> **HOW TO COMPLETE THIS TASK**:
Copy out all the lines of the data precisely, omitting any pictures.

Extracted page text data:
■ ■ ■ ■ ■

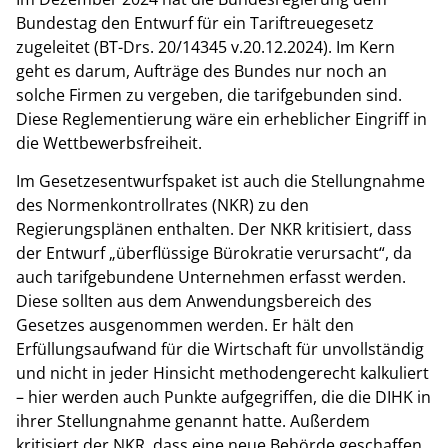
Bundestag den Entwurf für ein Tariftreuegesetz
zugeleitet (BT-Drs. 20/14345 v.20.12.2024). Im Kern
geht es darum, Aufträge des Bundes nur noch an
solche Firmen zu vergeben, die tarifgebunden sind.
Diese Reglementierung wäre ein erheblicher Eingriff in
die Wettbewerbsfreiheit.
Im Gesetzesentwurfspaket ist auch die Stellungnahme
des Normenkontrollrates (NKR) zu den
Regierungsplänen enthalten. Der NKR kritisiert, dass
der Entwurf „überflüssige Bürokratie verursacht“, da
auch tarifgebundene Unternehmen erfasst werden.
Diese sollten aus dem Anwendungsbereich des
Gesetzes ausgenommen werden. Er hält den
Erfüllungsaufwand für die Wirtschaft für unvollständig
und nicht in jeder Hinsicht methodengerecht kalkuliert
– hier werden auch Punkte aufgegriffen, die die DIHK in
ihrer Stellungnahme genannt hatte. Außerdem
kritisiert der NKR, dass eine neue Behörde geschaffen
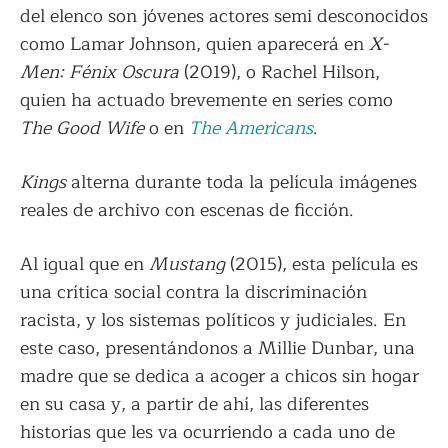
del elenco son jóvenes actores semi desconocidos
como Lamar Johnson, quien aparecerá en
X-
Men: Fénix Oscura
(2019), o Rachel Hilson,
quien ha actuado brevemente en series como
The Good Wife
o en
The Americans
.
Kings
alterna durante toda la película imágenes
reales de archivo con escenas de ficción.
Al igual que en
Mustang
(2015), esta película es
una crítica social contra la discriminación
racista, y los sistemas políticos y judiciales. En
este caso, presentándonos a Millie Dunbar, una
madre que se dedica a acoger a chicos sin hogar
en su casa y, a partir de ahí, las diferentes
historias que les va ocurriendo a cada uno de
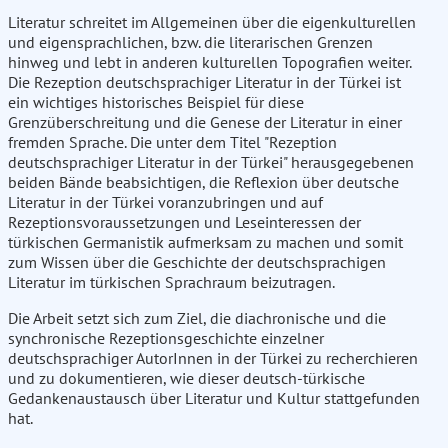
Literatur schreitet im Allgemeinen über die eigenkulturellen
und eigensprachlichen, bzw. die literarischen Grenzen
hinweg und lebt in anderen kulturellen Topografien weiter.
Die Rezeption deutschsprachiger Literatur in der Türkei ist
ein wichtiges historisches Beispiel für diese
Grenzüberschreitung und die Genese der Literatur in einer
fremden Sprache. Die unter dem Titel "Rezeption
deutschsprachiger Literatur in der Türkei" herausgegebenen
beiden Bände beabsichtigen, die Reflexion über deutsche
Literatur in der Türkei voranzubringen und auf
Rezeptionsvoraussetzungen und Leseinteressen der
türkischen Germanistik aufmerksam zu machen und somit
zum Wissen über die Geschichte der deutschsprachigen
Literatur im türkischen Sprachraum beizutragen.
Die Arbeit setzt sich zum Ziel, die diachronische und die
synchronische Rezeptionsgeschichte einzelner
deutschsprachiger AutorInnen in der Türkei zu recherchieren
und zu dokumentieren, wie dieser deutsch-türkische
Gedankenaustausch über Literatur und Kultur stattgefunden
hat.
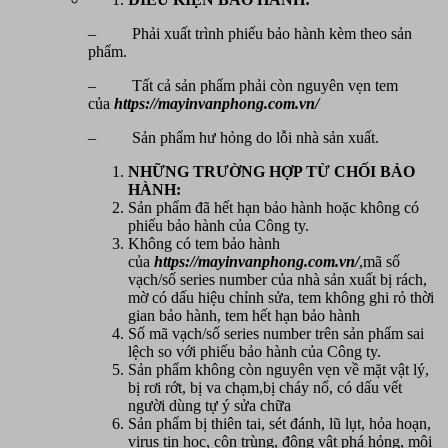
– Phải xuất trình phiếu bảo hành kèm theo sản
phẩm.
– Tất cả sản phẩm phải còn nguyên vẹn tem
của
https://mayinvanphong.com.vn/
– Sản phẩm hư hỏng do lỗi nhà sản xuất.
NHỮNG TRƯỜNG HỢP TỪ CHỐI BẢO
HÀNH:
Sản phẩm đã hết hạn bảo hành hoặc không có
phiếu bảo hành của Công ty.
Không có tem bảo hành
của
https://mayinvanphong.com.vn/
,mã số
vạch/số series number của nhà sản xuất bị rách,
mờ có dấu hiệu chỉnh sửa, tem không ghi rỏ thời
gian bảo hành, tem hết hạn bảo hành
Số mã vạch/số series number trên sản phẩm sai
lệch so với phiếu bảo hành của Công ty.
Sản phẩm không còn nguyên vẹn về mặt vật lý,
bị rơi rớt, bị va chạm,bị cháy nổ, có dấu vết
người dùng tự ý sửa chữa
Sản phẩm bị thiên tai, sét đánh, lũ lụt, hỏa hoạn,
virus tin học, côn trùng, động vật phá hỏng, môi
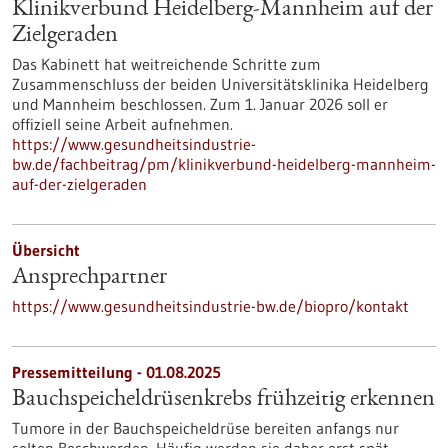
Klinikverbund Heidelberg-Mannheim auf der
Zielgeraden
Das Kabinett hat weitreichende Schritte zum
Zusammenschluss der beiden Universitätsklinika Heidelberg
und Mannheim beschlossen. Zum 1. Januar 2026 soll er
offiziell seine Arbeit aufnehmen.
https://www.gesundheitsindustrie-
bw.de/fachbeitrag/pm/klinikverbund-heidelberg-mannheim-
auf-der-zielgeraden
Übersicht
Ansprechpartner
https://www.gesundheitsindustrie-bw.de/biopro/kontakt
Pressemitteilung - 01.08.2025
Bauchspeicheldrüsenkrebs frühzeitig erkennen
Tumore in der Bauchspeicheldrüse bereiten anfangs nur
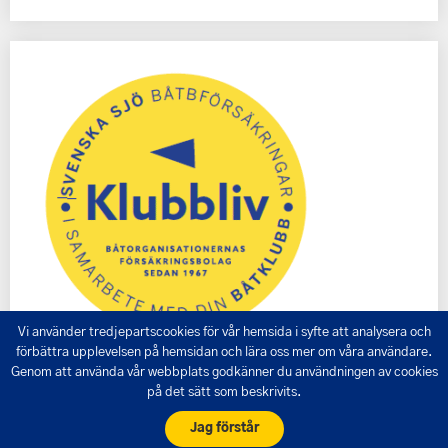
Vi använder tredjepartscookies för vår hemsida i syfte att analysera och
förbättra upplevelsen på hemsidan och lära oss mer om våra användare.
Genom att använda vår webbplats godkänner du användningen av cookies
på det sätt som beskrivits.
Jag förstår
Svenska Sjö Båtmärkning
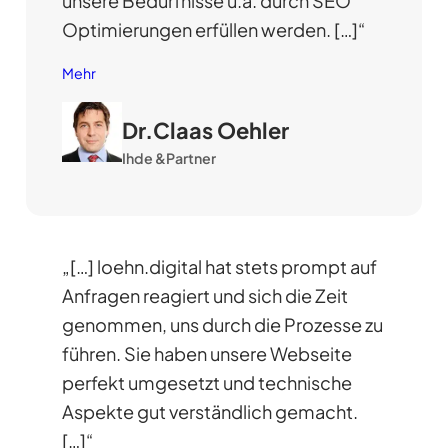
unsere Bedürfnisse u.a. durch SEO
Optimierungen erfüllen werden. […]“
Mehr
Dr.Claas Oehler
Ihde &Partner
„[…] loehn.digital hat stets prompt auf
Anfragen reagiert und sich die Zeit
genommen, uns durch die Prozesse zu
führen. Sie haben unsere Webseite
perfekt umgesetzt und technische
Aspekte gut verständlich gemacht.
[…]“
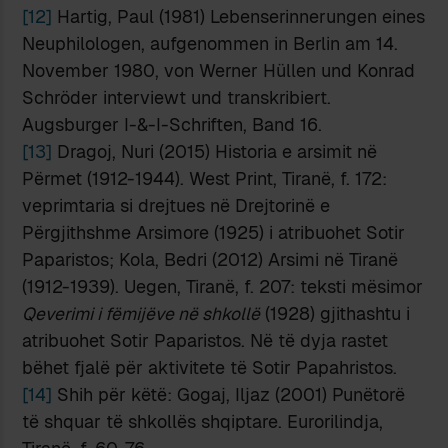
[12]
Hartig, Paul (1981) Lebenserinnerungen eines
Neuphilologen, aufgenommen in Berlin am 14.
November 1980, von Werner Hüllen und Konrad
Schröder interviewt und transkribiert.
Augsburger I-&-I-Schriften, Band 16.
[13]
Dragoj, Nuri (2015) Historia e arsimit në
Përmet (1912-1944). West Print, Tiranë, f. 172:
veprimtaria si drejtues në Drejtorinë e
Përgjithshme Arsimore (1925) i atribuohet Sotir
Paparistos; Kola, Bedri (2012) Arsimi në Tiranë
(1912-1939). Uegen, Tiranë, f. 207: teksti mësimor
Qeverimi i fëmijëve në shkollë
(1928) gjithashtu i
atribuohet Sotir Paparistos. Në të dyja rastet
bëhet fjalë për aktivitete të Sotir Papahristos.
[14]
Shih për këtë: Gogaj, Iljaz (2001) Punëtorë
të shquar të shkollës shqiptare. Eurorilindja,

■ ■ ■ ■ ■

> **SOLUTION TO THE EXERCISE**:
Bundestag den Entwurf für ein Tariftreuegesetz
zugeleitet (BT-Drs. 20/14345 v.20.12.2024). Im Kern
geht es darum, Aufträge des Bundes nur noch an
solche Firmen zu vergeben, die tarifgebunden sind.
Diese Reglementierung wäre ein erheblicher Eingriff in
die Wettbewerbsfreiheit.
Im Gesetzesentwurfspaket ist auch die Stellungnahme
des Normenkontrollrates (NKR) zu den
Regierungsplänen enthalten. Der NKR kritisiert, dass
der Entwurf „überflüssige Bürokratie verursacht“, da
auch tarifgebundene Unternehmen erfasst werden.
Diese sollten aus dem Anwendungsbereich des
Gesetzes ausgenommen werden. Er hält den
Erfüllungsaufwand für die Wirtschaft für unvollständig
und nicht in jeder Hinsicht methodengerecht kalkuliert
– hier werden auch Punkte aufgegriffen, die die DIHK in
ihrer Stellungnahme genannt hatte. Außerdem
kritisiert der NKR, dass eine neue Behörde geschaffen
del elenco son jóvenes actores semi desconocidos
como Lamar Johnson, quien aparecerá en
X-
Men: Fénix Oscura
(2019), o Rachel Hilson,
quien ha actuado brevemente en series como
The Good Wife
o en
The Americans
.
Kings
alterna durante toda la película imágenes
reales de archivo con escenas de ficción.
Al igual que en
Mustang
(2015), esta película es
una crítica social contra la discriminación
racista, y los sistemas políticos y judiciales. En
este caso, presentándonos a Millie Dunbar, una
madre que se dedica a acoger a chicos sin hogar
en su casa y, a partir de ahí, las diferentes
historias que les va ocurriendo a cada uno de
Literatur schreitet im Allgemeinen über die eigenkulturellen
und eigensprachlichen, bzw. die literarischen Grenzen
hinweg und lebt in anderen kulturellen Topografien weiter.
Die Rezeption deutschsprachiger Literatur in der Türkei ist
ein wichtiges historisches Beispiel für diese
Grenzüberschreitung und die Genese der Literatur in einer
fremden Sprache. Die unter dem Titel "Rezeption
deutschsprachiger Literatur in der Türkei" herausgegebenen
beiden Bände beabsichtigen, die Reflexion über deutsche
Literatur in der Türkei voranzubringen und auf
Rezeptionsvoraussetzungen und Leseinteressen der
türkischen Germanistik aufmerksam zu machen und somit
zum Wissen über die Geschichte der deutschsprachigen
Literatur im türkischen Sprachraum beizutragen.
Die Arbeit setzt sich zum Ziel, die diachronische und die
synchronische Rezeptionsgeschichte einzelner
deutschsprachiger AutorInnen in der Türkei zu recherchieren
und zu dokumentieren, wie dieser deutsch-türkische
Gedankenaustausch über Literatur und Kultur stattgefunden
hat.
– Phải xuất trình phiếu bảo hành kèm theo sản
phẩm.
– Tất cả sản phẩm phải còn nguyên vẹn tem
của
https://mayinvanphong.com.vn/
– Sản phẩm hư hỏng do lỗi nhà sản xuất.
NHỮNG TRƯỜNG HỢP TỪ CHỐI BẢO
HÀNH:
Sản phẩm đã hết hạn bảo hành hoặc không có
phiếu bảo hành của Công ty.
Không có tem bảo hành
của
https://mayinvanphong.com.vn/
,mã số
vạch/số series number của nhà sản xuất bị rách,
mờ có dấu hiệu chỉnh sửa, tem không ghi rỏ thời
gian bảo hành, tem hết hạn bảo hành
Số mã vạch/số series number trên sản phẩm sai
lệch so với phiếu bảo hành của Công ty.
Sản phẩm không còn nguyên vẹn về mặt vật lý,
bị rơi rớt, bị va chạm,bị cháy nổ, có dấu vết
người dùng tự ý sửa chữa
Sản phẩm bị thiên tai, sét đánh, lũ lụt, hỏa hoạn,
virus tin học, côn trùng, động vật phá hỏng, môi
Klinikverbund Heidelberg-Mannheim auf der
Zielgeraden
Das Kabinett hat weitreichende Schritte zum
Zusammenschluss der beiden Universitätsklinika Heidelberg
und Mannheim beschlossen. Zum 1. Januar 2026 soll er
offiziell seine Arbeit aufnehmen.
https://www.gesundheitsindustrie-
bw.de/fachbeitrag/pm/klinikverbund-heidelberg-mannheim-
auf-der-zielgeraden
Übersicht
Ansprechpartner
https://www.gesundheitsindustrie-bw.de/biopro/kontakt
Pressemitteilung - 01.08.2025
Bauchspeicheldrüsenkrebs frühzeitig erkennen
Tumore in der Bauchspeicheldrüse bereiten anfangs nur
Vi använder tredjepartscookies för vår hemsida i syfte att analysera och
förbättra upplevelsen på hemsidan och lära oss mer om våra användare.
Genom att använda vår webbplats godkänner du användningen av cookies
på det sätt som beskrivits.
Jag förstår
Svenska Sjö Båtmärkning
unsere Bedürfnisse u.a. durch SEO
Optimierungen erfüllen werden. […]“
Mehr
Dr.Claas Oehler
Ihde &Partner
„[…] loehn.digital hat stets prompt auf
Anfragen reagiert und sich die Zeit
genommen, uns durch die Prozesse zu
führen. Sie haben unsere Webseite
perfekt umgesetzt und technische
Aspekte gut verständlich gemacht.
[…]“
[12]
Hartig, Paul (1981) Lebenserinnerungen eines
Neuphilologen, aufgenommen in Berlin am 14.
November 1980, von Werner Hüllen und Konrad
Schröder interviewt und transkribiert.
Augsburger I-&-I-Schriften, Band 16.
[13]
Dragoj, Nuri (2015) Historia e arsimit në
Përmet (1912-1944). West Print, Tiranë, f. 172:
veprimtaria si drejtues në Drejtorinë e
Përgjithshme Arsimore (1925) i atribuohet Sotir
Paparistos; Kola, Bedri (2012) Arsimi në Tiranë
(1912-1939). Uegen, Tiranë, f. 207: teksti mësimor
Qeverimi i fëmijëve në shkollë
(1928) gjithashtu i
atribuohet Sotir Paparistos. Në të dyja rastet
bëhet fjalë për aktivitete të Sotir Papahristos.
[14]
Shih për këtë: Gogaj, Iljaz (2001) Punëtorë
të shquar të shkollës shqiptare. Eurorilindja,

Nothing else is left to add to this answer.